> [WORK TO COMPLETE]: Copy the data word for word, from its first line up to and including the line that contains "What is the average value of the Presión".

--- DATA EXCERPTS Enclosed Below ---

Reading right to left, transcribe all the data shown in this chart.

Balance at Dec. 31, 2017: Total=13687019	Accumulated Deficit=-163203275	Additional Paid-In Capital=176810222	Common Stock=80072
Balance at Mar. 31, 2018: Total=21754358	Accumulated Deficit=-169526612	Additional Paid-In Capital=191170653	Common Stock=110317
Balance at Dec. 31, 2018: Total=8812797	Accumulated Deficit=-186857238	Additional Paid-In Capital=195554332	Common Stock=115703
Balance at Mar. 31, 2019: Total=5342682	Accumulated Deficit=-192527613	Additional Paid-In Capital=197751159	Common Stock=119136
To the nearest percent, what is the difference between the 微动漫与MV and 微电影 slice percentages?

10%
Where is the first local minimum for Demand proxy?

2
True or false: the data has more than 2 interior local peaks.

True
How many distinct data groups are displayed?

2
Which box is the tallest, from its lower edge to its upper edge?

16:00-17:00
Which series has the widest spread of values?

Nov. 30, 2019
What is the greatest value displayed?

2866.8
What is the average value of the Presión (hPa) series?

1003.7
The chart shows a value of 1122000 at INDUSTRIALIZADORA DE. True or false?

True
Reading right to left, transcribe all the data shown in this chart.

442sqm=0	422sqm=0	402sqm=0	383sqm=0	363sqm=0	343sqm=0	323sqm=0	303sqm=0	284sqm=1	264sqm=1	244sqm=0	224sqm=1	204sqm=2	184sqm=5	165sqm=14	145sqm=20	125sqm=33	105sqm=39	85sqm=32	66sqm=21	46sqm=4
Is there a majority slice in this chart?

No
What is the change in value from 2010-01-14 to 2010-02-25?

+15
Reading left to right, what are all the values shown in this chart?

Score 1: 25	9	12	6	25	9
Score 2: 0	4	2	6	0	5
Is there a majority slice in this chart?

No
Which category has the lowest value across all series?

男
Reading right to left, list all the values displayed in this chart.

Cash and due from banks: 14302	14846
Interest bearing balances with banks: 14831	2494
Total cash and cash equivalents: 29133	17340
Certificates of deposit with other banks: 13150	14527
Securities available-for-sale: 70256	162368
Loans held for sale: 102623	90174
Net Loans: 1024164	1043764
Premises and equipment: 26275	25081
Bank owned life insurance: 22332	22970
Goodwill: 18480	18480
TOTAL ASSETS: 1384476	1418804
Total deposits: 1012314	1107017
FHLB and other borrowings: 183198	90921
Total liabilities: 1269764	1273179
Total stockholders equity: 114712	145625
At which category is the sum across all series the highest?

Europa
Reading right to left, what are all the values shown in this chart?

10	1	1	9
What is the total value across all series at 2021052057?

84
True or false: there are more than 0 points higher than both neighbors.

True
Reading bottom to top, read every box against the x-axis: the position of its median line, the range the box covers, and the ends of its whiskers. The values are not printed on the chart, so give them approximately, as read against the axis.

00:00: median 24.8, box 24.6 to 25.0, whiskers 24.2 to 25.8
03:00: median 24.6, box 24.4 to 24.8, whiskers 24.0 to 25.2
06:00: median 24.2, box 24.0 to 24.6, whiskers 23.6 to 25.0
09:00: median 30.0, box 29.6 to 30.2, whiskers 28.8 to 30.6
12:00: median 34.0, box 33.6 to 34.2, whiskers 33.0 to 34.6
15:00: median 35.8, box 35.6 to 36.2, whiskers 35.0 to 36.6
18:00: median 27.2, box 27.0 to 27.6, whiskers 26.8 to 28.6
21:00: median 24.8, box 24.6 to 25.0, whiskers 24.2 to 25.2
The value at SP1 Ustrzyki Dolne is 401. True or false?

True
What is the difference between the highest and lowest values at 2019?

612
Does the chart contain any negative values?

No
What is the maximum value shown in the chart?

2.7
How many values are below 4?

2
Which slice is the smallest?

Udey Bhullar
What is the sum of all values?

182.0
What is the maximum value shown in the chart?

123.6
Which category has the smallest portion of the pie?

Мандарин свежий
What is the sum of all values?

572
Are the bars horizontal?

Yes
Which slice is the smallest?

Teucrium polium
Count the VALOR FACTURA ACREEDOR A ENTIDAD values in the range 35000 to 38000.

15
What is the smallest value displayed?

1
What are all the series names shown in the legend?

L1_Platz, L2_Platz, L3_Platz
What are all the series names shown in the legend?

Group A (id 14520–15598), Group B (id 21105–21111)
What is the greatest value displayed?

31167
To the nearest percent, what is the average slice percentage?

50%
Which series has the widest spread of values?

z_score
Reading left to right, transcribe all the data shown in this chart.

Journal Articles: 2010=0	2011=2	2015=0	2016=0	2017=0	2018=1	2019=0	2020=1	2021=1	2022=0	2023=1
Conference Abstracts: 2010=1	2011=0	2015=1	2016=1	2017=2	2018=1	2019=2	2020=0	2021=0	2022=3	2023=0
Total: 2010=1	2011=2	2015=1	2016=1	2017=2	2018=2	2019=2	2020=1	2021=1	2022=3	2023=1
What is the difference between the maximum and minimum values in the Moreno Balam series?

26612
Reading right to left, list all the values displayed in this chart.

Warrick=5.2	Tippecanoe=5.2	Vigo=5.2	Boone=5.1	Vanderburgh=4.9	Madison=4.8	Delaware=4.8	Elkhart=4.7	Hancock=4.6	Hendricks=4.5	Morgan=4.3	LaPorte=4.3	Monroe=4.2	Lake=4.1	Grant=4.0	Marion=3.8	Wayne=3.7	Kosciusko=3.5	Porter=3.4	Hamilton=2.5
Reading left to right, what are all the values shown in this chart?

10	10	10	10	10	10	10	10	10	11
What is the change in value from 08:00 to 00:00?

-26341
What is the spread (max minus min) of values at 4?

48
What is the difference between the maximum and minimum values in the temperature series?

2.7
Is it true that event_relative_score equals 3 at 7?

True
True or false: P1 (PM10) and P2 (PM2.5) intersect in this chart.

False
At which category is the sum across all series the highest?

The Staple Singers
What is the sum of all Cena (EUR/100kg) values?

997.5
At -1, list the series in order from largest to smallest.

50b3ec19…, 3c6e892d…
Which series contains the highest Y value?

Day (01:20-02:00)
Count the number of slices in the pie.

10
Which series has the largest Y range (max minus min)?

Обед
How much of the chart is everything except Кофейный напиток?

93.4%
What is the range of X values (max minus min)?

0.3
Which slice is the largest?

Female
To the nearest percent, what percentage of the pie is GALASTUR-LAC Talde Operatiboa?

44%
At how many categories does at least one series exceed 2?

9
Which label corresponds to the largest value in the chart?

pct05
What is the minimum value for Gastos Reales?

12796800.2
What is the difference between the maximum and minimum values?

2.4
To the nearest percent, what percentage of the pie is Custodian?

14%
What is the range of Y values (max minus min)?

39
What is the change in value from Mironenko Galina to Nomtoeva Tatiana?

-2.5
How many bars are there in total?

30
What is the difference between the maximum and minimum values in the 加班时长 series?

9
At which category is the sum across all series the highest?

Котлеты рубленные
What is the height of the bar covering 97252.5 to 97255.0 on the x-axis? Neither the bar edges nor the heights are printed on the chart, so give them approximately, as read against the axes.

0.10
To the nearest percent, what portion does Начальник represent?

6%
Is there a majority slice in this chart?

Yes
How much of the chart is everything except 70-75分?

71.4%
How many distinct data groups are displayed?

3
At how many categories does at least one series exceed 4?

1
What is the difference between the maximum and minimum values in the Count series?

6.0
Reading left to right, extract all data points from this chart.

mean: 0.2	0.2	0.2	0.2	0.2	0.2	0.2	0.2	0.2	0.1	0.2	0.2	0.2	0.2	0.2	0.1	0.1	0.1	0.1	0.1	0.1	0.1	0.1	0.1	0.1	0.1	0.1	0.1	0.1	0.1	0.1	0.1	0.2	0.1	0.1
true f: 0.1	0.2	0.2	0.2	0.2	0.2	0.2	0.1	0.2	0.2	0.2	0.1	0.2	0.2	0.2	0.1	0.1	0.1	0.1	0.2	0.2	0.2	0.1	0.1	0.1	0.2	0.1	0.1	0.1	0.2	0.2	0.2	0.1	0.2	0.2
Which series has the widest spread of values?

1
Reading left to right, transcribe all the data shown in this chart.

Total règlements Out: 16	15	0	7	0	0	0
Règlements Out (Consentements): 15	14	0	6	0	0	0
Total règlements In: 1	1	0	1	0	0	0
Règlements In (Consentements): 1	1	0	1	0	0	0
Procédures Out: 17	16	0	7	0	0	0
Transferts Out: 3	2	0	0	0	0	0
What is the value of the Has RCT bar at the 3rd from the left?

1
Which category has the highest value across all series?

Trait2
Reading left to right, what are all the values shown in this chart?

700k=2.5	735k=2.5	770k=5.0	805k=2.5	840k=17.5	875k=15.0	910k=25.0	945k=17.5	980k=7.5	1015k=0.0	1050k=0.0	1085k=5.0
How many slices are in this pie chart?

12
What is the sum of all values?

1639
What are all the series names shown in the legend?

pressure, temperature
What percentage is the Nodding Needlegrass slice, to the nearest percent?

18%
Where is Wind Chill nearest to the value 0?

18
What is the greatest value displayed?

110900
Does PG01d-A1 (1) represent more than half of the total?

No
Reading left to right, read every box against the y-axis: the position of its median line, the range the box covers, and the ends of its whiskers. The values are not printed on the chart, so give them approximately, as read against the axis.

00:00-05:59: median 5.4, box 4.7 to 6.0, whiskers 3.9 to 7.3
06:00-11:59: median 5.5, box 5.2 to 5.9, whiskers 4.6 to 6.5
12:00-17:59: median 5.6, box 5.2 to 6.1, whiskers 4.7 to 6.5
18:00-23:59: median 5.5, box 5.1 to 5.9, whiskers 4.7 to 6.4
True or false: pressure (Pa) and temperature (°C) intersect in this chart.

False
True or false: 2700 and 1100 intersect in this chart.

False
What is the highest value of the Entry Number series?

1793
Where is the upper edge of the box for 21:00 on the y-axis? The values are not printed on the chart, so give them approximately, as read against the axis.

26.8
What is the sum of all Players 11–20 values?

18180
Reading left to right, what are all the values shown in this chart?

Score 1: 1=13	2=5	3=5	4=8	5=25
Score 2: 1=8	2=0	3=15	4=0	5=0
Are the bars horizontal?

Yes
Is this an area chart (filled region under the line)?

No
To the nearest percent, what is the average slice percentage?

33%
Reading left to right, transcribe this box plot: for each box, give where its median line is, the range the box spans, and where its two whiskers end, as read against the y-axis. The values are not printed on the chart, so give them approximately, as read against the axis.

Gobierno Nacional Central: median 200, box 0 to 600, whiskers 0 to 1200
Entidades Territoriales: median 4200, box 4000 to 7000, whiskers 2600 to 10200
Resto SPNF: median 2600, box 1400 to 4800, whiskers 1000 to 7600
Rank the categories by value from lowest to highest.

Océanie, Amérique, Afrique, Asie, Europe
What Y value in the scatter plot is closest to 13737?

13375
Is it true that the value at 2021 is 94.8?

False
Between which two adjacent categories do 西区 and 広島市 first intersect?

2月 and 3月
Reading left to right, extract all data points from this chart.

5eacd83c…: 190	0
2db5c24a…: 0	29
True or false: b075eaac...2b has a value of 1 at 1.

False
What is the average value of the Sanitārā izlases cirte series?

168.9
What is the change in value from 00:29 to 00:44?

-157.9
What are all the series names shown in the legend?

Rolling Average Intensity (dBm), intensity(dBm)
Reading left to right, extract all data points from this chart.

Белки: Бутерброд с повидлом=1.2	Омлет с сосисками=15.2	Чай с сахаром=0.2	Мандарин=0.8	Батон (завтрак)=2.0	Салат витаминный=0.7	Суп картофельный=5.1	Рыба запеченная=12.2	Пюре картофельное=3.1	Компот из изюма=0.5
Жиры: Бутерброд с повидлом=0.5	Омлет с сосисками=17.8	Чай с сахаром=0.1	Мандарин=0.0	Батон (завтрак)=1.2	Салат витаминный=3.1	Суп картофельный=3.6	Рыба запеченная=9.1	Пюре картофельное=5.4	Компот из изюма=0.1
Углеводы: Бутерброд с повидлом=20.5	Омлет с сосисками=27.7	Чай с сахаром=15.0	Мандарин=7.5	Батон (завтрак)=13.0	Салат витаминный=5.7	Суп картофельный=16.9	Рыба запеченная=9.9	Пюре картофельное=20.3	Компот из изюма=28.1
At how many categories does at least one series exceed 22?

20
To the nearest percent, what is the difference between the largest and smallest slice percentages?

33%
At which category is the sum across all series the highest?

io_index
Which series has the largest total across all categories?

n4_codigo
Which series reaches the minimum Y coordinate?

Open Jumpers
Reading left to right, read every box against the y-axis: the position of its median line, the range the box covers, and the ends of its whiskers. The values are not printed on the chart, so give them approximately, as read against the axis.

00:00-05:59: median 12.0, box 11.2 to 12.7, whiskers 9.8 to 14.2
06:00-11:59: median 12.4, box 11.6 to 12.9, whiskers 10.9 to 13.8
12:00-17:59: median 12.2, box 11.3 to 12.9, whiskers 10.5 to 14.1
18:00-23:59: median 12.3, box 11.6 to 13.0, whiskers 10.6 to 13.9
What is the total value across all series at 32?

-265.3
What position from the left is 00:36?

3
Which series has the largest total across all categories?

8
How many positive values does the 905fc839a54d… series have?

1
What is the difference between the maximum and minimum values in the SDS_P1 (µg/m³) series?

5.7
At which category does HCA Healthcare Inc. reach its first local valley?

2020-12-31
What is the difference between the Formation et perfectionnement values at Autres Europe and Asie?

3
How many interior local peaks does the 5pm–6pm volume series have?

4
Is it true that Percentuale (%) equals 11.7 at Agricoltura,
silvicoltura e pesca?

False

--- End of Enclosed DATA EXCERPTS ---

> [ANSWER TO THE PROBLEM]:
Reading right to left, transcribe all the data shown in this chart.

Balance at Dec. 31, 2017: Total=13687019	Accumulated Deficit=-163203275	Additional Paid-In Capital=176810222	Common Stock=80072
Balance at Mar. 31, 2018: Total=21754358	Accumulated Deficit=-169526612	Additional Paid-In Capital=191170653	Common Stock=110317
Balance at Dec. 31, 2018: Total=8812797	Accumulated Deficit=-186857238	Additional Paid-In Capital=195554332	Common Stock=115703
Balance at Mar. 31, 2019: Total=5342682	Accumulated Deficit=-192527613	Additional Paid-In Capital=197751159	Common Stock=119136
To the nearest percent, what is the difference between the 微动漫与MV and 微电影 slice percentages?

10%
Where is the first local minimum for Demand proxy?

2
True or false: the data has more than 2 interior local peaks.

True
How many distinct data groups are displayed?

2
Which box is the tallest, from its lower edge to its upper edge?

16:00-17:00
Which series has the widest spread of values?

Nov. 30, 2019
What is the greatest value displayed?

2866.8
What is the average value of the Presión (hPa) series?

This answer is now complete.